僕らはまた「マイノリティ性」をPBL課題の要件にする

僕らはまた「マイノリティ性」をPBL課題の要件にする

澤田智洋さんの書籍「マイノリティデザイン」に触発されて、21年度後期は「リーダーシップ開発:問題解決プロジェクト」の課題に明確に「マイノリティ性」を組み込みました。具体的には、

 「実現したら自分や周りの人が幸せになると思える、あなたのマイノリティを社会に生かせるプランをPSSJに提案してください」

というもの。(PSSJは提携企業パナソニックビジネスシステムソリューションズ様)

マイノリティ性をPBLの課題の要件にするのはちょっと珍しいと思いますが、やってみて狙い通り、というかそれ以上の意義を感じ、22年度前期も課題に組み込む予定です。

どんな意義があったかというと、次のようなものでした。

(ちょっとその前に1点注意点を上げると、マイノリティというと社会的弱者をイメージする人もいると思いますが、僕らは「標準外」と捉えています。例えば頭が良すぎて学校の授業がつまらなすぎると感じている子どももマイノリティです。かなり標準外なのに配慮されず結果的に社会的弱者になるケースも多いとは思いますが、「別に弱者ではないけど標準外なのでやりにくい」というケースも実は多くあると思います。学生の提案では例えば「メイクをしたい男性」といったマイノリティが取り上げられました。)

注意点が長くなりましたが意義です。

1. 何らかのマイノリティ(標準外)で悲しい/辛い状況にあることを解決する提案は社会におけるリーダーシップと言える。

2. 自分の「標準外」を自己開示する一方、他者の標準外を理解する努力をし続けることで、多様性についての理解が深まるとともに、多様なメンバーを含むチームやコミュニティを成功させるトレーニングになる。

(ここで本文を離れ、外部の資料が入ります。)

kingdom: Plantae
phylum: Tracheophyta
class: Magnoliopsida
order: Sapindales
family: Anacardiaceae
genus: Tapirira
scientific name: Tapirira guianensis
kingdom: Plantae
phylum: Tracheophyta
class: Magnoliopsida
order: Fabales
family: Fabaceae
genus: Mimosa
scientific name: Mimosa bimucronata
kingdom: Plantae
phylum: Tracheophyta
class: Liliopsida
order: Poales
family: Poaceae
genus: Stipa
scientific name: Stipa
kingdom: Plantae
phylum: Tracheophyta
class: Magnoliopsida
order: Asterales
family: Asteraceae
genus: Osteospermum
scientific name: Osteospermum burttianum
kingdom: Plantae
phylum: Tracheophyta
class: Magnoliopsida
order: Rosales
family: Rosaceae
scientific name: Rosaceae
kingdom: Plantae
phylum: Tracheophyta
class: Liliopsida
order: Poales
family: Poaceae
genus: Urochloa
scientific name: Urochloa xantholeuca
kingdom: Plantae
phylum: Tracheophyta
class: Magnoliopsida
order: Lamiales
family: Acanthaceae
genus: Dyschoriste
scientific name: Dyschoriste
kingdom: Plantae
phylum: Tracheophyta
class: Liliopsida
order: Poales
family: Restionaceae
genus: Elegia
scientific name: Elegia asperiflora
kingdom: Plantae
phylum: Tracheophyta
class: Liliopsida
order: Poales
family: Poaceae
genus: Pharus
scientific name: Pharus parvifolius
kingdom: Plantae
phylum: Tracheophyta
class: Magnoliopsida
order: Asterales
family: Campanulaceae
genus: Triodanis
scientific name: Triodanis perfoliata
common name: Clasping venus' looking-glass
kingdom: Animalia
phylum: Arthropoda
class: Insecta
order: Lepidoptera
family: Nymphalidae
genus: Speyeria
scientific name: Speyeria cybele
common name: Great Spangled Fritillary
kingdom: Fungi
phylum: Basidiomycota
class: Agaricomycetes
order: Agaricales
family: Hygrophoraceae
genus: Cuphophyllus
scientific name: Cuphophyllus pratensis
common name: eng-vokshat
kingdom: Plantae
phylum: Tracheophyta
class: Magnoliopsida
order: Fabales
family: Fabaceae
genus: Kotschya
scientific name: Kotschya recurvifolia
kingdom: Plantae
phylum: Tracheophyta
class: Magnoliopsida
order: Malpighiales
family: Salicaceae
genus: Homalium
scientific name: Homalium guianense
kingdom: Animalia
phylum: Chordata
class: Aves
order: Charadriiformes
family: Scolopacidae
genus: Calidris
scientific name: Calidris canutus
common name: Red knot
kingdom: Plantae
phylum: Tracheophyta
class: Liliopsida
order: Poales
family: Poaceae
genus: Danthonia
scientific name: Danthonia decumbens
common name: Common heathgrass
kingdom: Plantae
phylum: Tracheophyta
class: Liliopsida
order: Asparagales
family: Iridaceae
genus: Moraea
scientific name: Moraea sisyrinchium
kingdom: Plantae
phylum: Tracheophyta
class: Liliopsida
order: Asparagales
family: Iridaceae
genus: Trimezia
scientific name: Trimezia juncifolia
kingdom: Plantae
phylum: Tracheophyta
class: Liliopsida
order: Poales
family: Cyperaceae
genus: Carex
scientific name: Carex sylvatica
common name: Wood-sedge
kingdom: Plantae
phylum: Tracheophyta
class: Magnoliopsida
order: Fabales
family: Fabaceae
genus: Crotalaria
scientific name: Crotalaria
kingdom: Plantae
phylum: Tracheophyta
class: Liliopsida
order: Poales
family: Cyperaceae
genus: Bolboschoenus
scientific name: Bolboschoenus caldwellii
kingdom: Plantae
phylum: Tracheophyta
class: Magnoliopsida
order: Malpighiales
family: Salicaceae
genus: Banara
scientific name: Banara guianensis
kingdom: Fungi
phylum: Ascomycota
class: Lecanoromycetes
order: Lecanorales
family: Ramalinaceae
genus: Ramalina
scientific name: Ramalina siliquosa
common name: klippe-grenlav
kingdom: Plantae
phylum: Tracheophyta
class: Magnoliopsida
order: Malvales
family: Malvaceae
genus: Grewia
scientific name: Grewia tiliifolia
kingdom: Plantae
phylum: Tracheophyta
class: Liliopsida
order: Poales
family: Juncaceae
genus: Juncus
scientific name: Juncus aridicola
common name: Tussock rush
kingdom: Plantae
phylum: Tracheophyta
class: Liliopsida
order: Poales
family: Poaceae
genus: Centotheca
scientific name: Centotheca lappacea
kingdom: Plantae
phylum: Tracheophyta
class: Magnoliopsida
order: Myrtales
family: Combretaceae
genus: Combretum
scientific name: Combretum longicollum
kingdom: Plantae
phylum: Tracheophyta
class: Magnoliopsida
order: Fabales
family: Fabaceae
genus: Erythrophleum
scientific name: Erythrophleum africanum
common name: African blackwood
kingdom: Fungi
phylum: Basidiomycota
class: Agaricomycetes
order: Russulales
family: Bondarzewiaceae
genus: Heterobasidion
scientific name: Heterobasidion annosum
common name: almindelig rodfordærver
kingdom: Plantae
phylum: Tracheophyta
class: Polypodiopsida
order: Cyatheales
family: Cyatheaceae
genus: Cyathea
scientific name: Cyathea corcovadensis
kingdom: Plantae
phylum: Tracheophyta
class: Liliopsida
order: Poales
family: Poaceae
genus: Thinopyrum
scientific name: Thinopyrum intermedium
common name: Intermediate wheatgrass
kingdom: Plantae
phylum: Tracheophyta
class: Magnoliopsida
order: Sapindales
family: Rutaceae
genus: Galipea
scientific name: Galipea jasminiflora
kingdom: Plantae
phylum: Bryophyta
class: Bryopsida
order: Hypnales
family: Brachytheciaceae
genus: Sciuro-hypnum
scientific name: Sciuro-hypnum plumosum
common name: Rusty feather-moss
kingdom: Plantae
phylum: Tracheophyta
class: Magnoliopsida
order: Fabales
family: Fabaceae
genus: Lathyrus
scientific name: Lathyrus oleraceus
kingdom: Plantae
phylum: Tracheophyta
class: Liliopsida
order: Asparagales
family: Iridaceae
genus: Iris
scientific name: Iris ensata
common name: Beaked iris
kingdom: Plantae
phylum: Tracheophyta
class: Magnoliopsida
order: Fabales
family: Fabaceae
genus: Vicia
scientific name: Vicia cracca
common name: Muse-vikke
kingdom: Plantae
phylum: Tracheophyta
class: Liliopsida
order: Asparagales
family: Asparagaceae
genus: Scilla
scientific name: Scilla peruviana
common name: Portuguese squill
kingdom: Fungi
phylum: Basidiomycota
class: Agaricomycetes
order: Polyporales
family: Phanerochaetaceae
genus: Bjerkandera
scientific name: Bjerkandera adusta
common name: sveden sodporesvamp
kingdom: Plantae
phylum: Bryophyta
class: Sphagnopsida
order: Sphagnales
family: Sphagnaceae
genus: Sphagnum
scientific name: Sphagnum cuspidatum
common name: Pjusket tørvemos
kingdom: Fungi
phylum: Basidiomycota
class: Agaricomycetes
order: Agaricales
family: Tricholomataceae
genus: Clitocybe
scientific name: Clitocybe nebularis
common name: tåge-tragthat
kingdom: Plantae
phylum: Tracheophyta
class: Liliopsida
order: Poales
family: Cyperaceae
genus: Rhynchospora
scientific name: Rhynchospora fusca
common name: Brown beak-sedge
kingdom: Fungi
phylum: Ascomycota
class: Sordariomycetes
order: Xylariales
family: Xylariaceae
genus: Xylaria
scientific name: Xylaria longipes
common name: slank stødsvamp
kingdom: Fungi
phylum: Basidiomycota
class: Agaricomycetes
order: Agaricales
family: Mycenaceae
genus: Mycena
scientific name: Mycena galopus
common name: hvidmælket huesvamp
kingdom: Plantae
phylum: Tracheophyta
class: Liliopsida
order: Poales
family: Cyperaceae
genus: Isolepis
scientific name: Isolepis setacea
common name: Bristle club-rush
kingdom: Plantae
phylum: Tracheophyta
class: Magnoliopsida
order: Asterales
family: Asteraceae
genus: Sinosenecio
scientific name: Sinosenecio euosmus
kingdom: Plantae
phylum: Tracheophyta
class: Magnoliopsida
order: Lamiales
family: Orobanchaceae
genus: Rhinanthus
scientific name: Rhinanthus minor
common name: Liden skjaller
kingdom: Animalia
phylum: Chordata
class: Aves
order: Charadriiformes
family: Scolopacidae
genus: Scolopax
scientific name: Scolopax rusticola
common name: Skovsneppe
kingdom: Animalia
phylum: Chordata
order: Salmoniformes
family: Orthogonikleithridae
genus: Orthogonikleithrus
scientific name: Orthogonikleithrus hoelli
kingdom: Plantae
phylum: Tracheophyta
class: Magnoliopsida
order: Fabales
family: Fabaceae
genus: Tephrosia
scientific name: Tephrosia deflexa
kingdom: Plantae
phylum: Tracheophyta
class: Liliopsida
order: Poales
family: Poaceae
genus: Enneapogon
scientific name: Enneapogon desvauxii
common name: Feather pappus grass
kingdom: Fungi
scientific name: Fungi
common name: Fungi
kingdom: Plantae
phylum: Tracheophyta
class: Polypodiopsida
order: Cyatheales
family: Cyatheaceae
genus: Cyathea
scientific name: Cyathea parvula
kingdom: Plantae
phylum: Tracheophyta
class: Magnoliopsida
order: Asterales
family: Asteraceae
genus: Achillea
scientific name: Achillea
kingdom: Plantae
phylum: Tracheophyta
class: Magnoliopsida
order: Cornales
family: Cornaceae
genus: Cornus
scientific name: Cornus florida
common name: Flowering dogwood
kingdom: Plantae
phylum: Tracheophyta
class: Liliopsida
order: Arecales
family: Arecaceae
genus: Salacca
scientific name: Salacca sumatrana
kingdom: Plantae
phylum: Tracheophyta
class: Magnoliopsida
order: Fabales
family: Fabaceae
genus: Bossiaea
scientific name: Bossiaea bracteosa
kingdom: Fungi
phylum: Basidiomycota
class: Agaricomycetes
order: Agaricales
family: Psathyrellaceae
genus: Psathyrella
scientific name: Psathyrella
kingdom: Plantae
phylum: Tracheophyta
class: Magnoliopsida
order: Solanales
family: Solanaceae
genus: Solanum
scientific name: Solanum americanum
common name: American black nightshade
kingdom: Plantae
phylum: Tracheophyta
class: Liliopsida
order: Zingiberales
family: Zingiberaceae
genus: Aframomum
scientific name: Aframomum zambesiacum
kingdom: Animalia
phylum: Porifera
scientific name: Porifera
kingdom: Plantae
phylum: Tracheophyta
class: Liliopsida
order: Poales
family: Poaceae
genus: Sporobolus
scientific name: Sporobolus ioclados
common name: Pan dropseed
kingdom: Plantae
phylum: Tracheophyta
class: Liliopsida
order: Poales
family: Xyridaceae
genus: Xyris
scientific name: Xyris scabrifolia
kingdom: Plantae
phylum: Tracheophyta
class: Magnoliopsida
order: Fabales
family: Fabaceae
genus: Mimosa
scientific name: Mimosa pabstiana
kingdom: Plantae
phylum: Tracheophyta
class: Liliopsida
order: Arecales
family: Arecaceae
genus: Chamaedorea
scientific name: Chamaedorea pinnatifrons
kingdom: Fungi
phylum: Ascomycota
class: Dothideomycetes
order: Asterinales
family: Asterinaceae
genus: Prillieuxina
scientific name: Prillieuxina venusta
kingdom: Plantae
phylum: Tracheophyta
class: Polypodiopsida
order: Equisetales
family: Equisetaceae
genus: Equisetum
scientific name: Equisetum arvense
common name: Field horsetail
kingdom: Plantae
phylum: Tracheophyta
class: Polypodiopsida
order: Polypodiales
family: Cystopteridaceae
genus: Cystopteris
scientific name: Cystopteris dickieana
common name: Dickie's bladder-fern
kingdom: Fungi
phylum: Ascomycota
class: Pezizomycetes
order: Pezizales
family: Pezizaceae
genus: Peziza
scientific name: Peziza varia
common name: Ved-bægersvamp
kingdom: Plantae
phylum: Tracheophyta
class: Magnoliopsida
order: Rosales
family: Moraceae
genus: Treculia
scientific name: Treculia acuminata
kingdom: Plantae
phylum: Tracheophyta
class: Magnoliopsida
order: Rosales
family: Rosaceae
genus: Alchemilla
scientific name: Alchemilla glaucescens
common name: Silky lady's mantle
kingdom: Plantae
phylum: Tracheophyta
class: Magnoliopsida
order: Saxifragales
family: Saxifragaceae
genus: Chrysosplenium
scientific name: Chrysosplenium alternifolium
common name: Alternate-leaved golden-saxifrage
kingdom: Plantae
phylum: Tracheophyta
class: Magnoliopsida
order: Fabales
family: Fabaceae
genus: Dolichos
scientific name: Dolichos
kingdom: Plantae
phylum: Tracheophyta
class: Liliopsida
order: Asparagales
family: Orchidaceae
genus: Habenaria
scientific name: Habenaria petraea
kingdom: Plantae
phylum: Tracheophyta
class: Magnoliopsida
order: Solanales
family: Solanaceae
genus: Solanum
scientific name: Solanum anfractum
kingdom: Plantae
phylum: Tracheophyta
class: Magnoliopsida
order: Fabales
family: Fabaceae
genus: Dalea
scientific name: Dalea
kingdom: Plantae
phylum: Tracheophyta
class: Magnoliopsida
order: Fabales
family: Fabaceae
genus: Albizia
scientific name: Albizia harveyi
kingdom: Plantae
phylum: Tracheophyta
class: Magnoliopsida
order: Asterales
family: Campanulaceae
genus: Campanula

3. 早稲田大学入学まで登ってくるために押し殺してきた自分の中の「標準外」を再発見する機会になるかもしれない。(自分にはマイノリティ面が見つからないという人がいるが、ないのではなく、見つけられないだけではないか?)

4. 物事の本質を考える機会になる。そのマイノリティ性の核は何なのか、それは克服するべきものなのか、ただのワガママとはどう違うのか等々。またそういう本質を考える力は実は、質の高い合意形成や目標共有に大きく寄与するのではないか。

5. 切実な課題かつジブンゴトがテーマになるので、短い期間でも質の高い提案を作り上げられる可能性が上がる。

一つ最後に付け加えると、これは大学の授業だけじゃなく、企業の研修や新規事業企画でも使えるのではないかと思っています。